Exercise objective:
Among the lines below, count those with "Securities". Give only the number.

Data in this exercise:

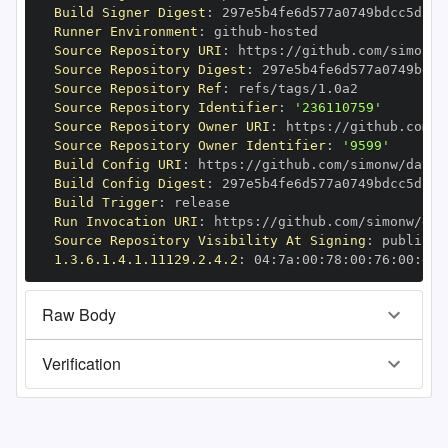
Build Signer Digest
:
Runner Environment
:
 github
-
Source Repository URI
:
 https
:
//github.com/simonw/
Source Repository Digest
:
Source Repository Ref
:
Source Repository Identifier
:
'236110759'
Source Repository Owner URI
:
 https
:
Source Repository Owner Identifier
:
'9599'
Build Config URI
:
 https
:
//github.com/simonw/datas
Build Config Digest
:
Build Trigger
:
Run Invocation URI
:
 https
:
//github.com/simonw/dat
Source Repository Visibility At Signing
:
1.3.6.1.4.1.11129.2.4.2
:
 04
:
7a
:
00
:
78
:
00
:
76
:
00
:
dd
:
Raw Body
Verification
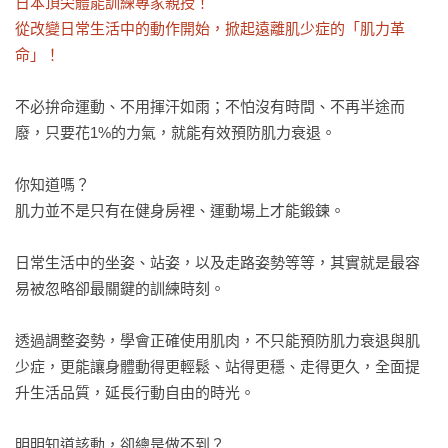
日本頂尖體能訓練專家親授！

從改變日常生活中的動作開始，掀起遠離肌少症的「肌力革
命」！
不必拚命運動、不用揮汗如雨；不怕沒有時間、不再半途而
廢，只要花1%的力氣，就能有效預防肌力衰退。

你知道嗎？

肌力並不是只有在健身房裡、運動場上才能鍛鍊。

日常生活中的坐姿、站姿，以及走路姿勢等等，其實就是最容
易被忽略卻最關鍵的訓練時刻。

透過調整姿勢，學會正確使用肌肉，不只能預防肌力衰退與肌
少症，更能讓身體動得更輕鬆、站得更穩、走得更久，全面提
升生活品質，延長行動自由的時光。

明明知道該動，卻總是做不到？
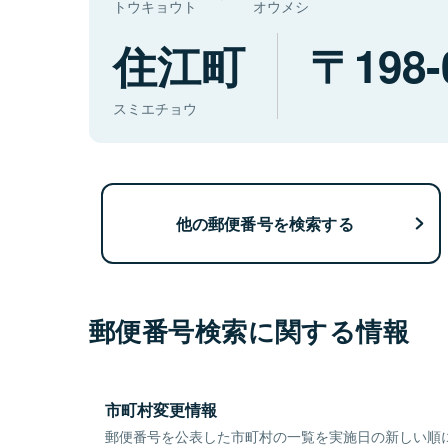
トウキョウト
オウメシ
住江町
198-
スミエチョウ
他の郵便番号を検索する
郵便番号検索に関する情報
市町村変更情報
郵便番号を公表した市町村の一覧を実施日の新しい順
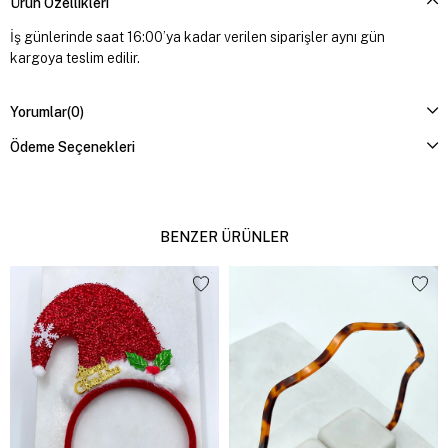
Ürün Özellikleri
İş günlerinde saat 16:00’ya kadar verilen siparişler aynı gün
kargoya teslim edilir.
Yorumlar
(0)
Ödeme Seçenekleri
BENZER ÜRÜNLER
---
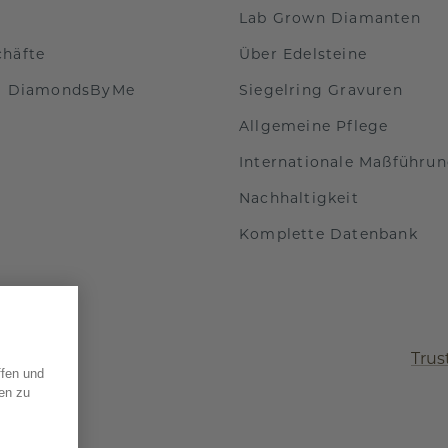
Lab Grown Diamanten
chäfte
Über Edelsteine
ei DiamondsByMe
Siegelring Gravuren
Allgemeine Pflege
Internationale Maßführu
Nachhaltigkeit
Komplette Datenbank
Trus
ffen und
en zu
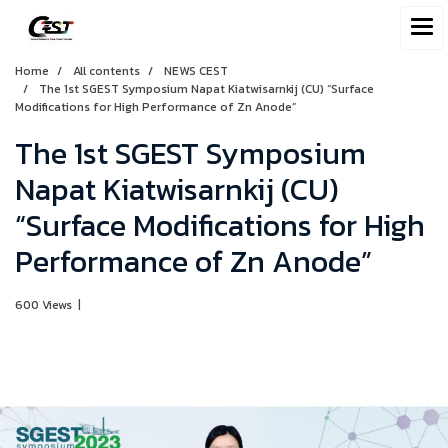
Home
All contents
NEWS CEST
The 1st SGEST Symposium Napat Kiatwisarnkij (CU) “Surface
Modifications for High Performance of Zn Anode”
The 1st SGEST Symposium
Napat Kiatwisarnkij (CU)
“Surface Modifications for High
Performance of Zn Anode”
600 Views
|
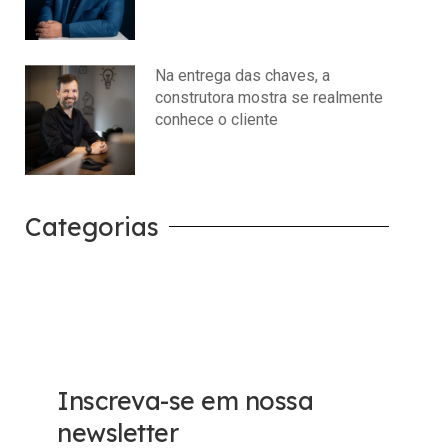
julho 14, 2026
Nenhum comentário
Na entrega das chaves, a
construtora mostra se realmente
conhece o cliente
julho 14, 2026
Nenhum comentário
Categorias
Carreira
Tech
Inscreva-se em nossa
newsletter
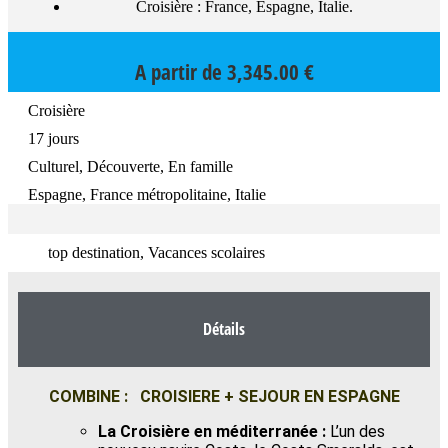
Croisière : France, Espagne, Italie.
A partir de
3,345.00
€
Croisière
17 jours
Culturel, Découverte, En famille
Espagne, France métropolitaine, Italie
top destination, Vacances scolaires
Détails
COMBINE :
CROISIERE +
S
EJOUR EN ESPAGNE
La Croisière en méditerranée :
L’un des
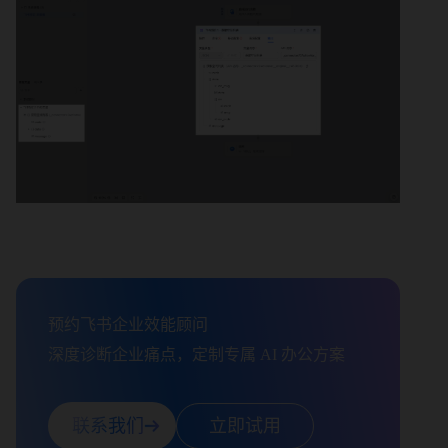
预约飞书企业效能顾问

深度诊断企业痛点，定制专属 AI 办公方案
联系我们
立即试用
==
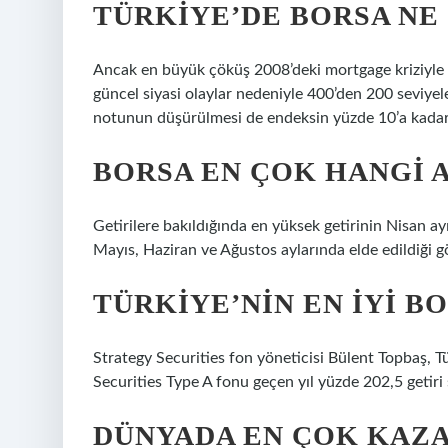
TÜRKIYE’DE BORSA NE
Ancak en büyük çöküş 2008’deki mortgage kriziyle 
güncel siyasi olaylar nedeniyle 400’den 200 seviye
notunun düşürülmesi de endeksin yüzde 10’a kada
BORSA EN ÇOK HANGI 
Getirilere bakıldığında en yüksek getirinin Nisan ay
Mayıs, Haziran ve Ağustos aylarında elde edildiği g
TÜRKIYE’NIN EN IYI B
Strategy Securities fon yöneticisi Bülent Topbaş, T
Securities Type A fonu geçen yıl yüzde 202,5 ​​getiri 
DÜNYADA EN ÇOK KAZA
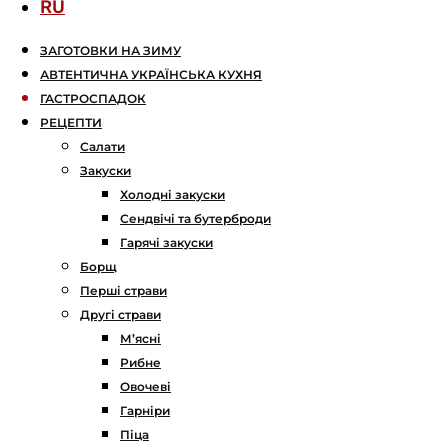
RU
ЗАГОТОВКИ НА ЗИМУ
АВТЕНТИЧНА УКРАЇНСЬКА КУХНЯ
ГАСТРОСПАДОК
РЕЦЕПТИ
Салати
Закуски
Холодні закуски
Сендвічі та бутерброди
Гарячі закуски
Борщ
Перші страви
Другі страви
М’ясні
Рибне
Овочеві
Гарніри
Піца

Solution to this problem:
2